Three barriers to investing in HR tech
No matter where you operate, the sector you operate in, or the size of the business you work for, I believe the last five years have created a ‘once-in-a-generation’ change to the HR leadership role.
Whether it’s adapting to remote work, navigating geographic expansion, or tackling efficiency in an inflationary market, these changes will be felt for many years to come.
As HR leaders recognise the need to maximise productivity, efficiency and employee satisfaction in the current economic climate, many businesses have turned to HR technology.
Gartner research shows global spend on HR administration increased from $155 per employee in 2021 to $194 per employee in 2022, with technology ranked as the leading HR investment priority for the second year in a row in 2023.
Recently, HR tech firm Atlas published 2023 Global HR Study following the launch of its Annual Employer of Record Report, revealing insights from over 500 HR leaders across five markets, the US, UK, Australia, Singapore and UAE.
We can exclusively reveal that 9 in 10 of companies, with a value of $189 billion in global turnover, are looking to increase their investment in HR tech over the next 12 months.
When considering the resources and time saved combined with the data-driven insight to boost efficiency and retain and attract talent that HR technology can deliver, it’s little wonder so many businesses have earmarked greater expenditure in this area.
However, these benefits will not be felt by all – and there are three main barriers to investment, namely: A lack of understanding about what it can deliver; inability to customising the technology to a company’s needs; and costs.

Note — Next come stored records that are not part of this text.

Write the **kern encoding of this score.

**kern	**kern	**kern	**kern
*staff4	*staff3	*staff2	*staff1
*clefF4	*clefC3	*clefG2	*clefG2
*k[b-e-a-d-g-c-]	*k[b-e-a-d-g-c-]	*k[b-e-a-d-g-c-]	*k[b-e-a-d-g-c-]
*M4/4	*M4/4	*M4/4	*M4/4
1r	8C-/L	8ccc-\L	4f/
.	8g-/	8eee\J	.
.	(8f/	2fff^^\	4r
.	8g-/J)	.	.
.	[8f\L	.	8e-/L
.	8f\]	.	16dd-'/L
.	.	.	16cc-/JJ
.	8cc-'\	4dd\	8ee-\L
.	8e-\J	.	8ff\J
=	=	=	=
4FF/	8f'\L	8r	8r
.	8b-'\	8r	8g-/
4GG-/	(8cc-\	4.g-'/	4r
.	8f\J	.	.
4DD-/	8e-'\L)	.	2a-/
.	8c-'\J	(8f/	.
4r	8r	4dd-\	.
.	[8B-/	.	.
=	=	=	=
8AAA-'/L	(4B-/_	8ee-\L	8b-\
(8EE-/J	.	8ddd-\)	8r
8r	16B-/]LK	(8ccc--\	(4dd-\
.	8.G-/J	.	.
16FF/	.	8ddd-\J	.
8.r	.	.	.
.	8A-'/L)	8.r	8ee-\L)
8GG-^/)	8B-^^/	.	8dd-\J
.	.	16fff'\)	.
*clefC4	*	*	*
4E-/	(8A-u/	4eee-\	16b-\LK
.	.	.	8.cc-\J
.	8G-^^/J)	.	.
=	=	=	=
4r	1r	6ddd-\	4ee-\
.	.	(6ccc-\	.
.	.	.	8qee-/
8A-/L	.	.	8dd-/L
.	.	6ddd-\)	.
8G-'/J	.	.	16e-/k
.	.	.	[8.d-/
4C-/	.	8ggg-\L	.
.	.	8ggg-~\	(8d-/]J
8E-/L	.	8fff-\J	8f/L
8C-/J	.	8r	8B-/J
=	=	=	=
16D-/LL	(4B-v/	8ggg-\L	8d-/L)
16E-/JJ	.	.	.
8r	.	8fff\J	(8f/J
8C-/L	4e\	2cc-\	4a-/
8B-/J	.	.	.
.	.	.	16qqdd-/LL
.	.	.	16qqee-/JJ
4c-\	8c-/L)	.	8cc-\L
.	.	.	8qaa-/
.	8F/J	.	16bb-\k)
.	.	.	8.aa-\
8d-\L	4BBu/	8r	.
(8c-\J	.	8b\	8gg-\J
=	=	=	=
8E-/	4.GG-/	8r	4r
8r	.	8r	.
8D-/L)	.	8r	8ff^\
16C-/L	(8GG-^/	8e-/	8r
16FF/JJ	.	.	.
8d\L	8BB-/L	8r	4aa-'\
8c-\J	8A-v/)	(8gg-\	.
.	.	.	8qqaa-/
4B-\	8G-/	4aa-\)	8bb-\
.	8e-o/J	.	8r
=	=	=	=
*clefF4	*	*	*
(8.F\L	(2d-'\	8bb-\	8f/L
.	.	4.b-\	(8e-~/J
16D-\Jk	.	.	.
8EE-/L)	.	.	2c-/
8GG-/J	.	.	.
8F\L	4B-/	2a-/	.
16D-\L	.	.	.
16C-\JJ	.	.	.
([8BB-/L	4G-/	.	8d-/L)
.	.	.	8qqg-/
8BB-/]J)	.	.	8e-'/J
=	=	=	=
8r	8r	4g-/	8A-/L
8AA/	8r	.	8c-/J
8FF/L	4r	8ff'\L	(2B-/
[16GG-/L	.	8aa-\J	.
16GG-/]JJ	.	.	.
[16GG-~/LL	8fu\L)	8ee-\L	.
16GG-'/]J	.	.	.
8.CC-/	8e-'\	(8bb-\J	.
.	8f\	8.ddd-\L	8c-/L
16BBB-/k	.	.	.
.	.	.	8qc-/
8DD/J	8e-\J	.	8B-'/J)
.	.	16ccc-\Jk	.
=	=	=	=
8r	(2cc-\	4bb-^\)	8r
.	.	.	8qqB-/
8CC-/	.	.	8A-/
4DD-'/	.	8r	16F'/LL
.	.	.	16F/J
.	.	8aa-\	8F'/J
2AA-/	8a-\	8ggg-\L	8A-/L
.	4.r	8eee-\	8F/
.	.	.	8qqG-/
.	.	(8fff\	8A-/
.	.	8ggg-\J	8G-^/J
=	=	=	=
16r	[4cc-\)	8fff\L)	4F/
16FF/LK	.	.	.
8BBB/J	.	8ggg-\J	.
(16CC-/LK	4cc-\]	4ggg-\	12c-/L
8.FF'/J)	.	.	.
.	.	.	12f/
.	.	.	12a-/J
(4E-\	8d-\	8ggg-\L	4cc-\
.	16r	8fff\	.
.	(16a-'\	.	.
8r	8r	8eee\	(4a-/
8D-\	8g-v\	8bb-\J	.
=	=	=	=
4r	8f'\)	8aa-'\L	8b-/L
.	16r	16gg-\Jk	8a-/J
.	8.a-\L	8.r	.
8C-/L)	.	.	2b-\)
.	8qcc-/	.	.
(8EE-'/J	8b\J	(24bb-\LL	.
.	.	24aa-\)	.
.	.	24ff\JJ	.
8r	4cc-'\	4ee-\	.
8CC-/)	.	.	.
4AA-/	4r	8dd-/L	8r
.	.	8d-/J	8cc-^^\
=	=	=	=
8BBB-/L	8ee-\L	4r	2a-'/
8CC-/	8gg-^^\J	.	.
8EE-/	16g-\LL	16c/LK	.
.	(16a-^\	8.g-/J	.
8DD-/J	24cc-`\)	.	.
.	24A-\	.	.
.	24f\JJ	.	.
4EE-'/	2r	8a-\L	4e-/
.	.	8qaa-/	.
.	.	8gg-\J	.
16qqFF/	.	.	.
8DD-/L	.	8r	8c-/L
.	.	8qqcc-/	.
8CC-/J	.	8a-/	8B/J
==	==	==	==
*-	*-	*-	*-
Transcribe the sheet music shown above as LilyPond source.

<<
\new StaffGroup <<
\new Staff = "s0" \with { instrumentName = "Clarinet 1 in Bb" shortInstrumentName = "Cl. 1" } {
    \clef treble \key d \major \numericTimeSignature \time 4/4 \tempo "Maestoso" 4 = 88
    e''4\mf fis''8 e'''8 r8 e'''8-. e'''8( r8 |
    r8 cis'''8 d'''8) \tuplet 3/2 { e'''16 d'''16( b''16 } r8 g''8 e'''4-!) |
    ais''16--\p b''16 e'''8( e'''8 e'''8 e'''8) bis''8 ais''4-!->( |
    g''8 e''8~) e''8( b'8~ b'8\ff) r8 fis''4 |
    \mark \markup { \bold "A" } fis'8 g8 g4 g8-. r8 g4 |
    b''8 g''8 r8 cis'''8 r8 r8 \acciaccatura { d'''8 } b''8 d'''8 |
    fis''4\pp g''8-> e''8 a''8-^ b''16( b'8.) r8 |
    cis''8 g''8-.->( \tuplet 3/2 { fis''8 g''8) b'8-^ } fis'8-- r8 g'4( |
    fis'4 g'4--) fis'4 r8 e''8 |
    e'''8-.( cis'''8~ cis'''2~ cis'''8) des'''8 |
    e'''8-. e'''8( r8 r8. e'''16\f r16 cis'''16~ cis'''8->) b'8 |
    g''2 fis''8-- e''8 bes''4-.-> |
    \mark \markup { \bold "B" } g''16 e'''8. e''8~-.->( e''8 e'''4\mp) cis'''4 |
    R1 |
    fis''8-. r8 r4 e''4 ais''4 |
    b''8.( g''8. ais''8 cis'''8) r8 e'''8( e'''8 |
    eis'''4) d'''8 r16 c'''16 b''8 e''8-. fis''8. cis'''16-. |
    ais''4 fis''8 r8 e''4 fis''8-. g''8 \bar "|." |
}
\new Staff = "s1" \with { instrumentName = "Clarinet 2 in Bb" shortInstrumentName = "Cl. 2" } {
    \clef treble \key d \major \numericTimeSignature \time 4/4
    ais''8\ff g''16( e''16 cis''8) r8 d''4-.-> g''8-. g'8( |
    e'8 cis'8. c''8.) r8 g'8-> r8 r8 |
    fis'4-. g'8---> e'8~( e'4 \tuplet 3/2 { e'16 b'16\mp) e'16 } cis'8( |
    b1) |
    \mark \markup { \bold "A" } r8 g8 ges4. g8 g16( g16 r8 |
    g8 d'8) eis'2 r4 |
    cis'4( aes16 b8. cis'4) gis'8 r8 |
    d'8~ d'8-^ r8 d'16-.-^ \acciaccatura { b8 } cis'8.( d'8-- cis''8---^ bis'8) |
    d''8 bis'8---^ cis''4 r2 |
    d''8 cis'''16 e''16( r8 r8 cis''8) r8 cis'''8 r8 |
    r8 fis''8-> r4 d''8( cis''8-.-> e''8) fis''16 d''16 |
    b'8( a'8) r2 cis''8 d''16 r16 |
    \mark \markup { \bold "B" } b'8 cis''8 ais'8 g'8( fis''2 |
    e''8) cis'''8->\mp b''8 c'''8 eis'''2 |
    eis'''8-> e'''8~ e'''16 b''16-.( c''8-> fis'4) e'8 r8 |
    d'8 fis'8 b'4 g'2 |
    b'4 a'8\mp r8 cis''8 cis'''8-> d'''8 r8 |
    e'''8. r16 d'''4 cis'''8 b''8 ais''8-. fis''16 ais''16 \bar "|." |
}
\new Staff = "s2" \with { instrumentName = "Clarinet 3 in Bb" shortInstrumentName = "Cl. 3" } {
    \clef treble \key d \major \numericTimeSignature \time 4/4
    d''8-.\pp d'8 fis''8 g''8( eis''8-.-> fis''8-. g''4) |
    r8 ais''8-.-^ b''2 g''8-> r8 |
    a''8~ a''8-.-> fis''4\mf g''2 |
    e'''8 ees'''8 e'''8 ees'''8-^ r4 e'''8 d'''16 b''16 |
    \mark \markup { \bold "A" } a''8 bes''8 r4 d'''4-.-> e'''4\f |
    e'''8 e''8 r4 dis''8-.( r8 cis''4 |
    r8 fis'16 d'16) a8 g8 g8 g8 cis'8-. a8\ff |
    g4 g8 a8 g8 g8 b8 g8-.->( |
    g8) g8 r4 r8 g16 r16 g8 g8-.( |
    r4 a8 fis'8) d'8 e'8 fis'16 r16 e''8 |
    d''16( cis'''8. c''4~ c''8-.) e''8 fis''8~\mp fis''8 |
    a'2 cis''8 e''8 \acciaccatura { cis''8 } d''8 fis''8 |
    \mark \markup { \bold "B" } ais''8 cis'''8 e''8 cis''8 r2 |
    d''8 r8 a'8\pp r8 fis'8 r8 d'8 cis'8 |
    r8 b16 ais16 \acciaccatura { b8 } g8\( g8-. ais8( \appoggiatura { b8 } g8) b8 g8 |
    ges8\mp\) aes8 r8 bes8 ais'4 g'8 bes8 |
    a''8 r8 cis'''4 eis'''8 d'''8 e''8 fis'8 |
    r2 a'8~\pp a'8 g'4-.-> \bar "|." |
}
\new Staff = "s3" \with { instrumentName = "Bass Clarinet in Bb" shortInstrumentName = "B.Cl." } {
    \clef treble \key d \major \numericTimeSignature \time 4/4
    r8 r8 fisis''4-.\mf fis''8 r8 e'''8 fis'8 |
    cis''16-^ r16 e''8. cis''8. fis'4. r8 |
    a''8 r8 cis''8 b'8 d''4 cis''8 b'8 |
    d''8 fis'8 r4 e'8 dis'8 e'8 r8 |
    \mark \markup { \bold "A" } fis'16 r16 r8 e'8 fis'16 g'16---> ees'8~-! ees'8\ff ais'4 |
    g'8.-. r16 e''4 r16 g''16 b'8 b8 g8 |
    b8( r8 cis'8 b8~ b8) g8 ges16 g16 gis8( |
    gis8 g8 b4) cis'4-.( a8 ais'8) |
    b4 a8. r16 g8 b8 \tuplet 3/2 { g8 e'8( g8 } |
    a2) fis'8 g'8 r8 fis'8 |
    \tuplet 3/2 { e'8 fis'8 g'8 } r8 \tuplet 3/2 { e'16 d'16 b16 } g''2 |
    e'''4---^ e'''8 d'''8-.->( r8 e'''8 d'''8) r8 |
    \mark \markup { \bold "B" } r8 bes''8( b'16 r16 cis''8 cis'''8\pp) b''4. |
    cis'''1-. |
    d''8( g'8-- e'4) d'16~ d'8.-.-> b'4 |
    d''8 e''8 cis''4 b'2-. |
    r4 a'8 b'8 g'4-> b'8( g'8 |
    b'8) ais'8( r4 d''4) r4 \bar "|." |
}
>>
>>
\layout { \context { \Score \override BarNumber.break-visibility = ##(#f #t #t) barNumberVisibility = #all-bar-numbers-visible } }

Integrating new technology is usually mentioned as a significant hurdle to further investment in HR tech. This friction with integration is often due to many organisations having a patchwork of existing HR systems, each serving a specific function.
Many leaders want to ensure that if they were to introduce new technology, it would be the right fit for the business, and its implementation would be seamless.
Our survey found that over half of the companies interviewed (58%) cited having trouble finding the right technology to fit their existing infrastructure. It is often the case that new technology can disrupt legacy systems and would require immense technical expertise and meticulous planning to ensure efficiencies in data and workflow.
This integration process demands time, effort and resources, which not all companies are willing to expend at a certain time. However, overcoming these integration challenges is crucial, as it is the key to unlocking the benefits of streamlined HR processes and improved employee experiences.
Lack of HR tech knowlege
The lack of understanding and awareness about HR technology is a significant barrier to its adoption within organisations. Some businesses may not fully grasp the transformative potential of HR tech solutions or have misconceptions about its complexity or relevance to the company’s specific needs.
Furthermore, with the various service providers and products available on the market, organisations may become ‘choice hesitant’ as they are unsure which system will suit them best. This is made more strenuous because HR technology is an evolving field, and companies want to ensure that the technology they invest in can stay a head of the latest updates and meet these new challenges.
Elsewhere, the ability to customise HR technology to companies’ needs is a cause of concern for some businesses. The Atlas Study reports that over half of companies in Singapore (69%) struggled with customising HR technology to their needs.
The fear of navigating unfamiliar technology can lead to resistance, but to overcome this, organisations should prioritise training for key stakeholders to demonstrate how the technology will help drive forward the business objectives.
Cost of change
Cost is another significant obstacle to HR technology investment. Chris Cavanagh, a general partner at Guidepost Growth Equity, has noted that business priorities have shifted from growth at all costs to “cost management,” which may allude to why businesses are conscious about budget for investment.
The Atlas Study highlights that UK companies (58%) have identified cost as their main aversion to investing in HR technology. Despite HR technology’s multiple benefits to an organisation’s operations, the initial investment or spending can be quite substantial.
In addition to the upfront costs, ongoing expenses for software licenses and updates can add to the financial undertaking. Small and medium-sized businesses, in particular, may find the budget allocation for implementing and maintaining these systems difficult.
While the opportunities for implementing HR technology are seemingly boundless, some companies may feel justified in withholding their investment. I believe, as with any moment of change, those who reap the benefits in 2024, will be those investing for the future in 2023.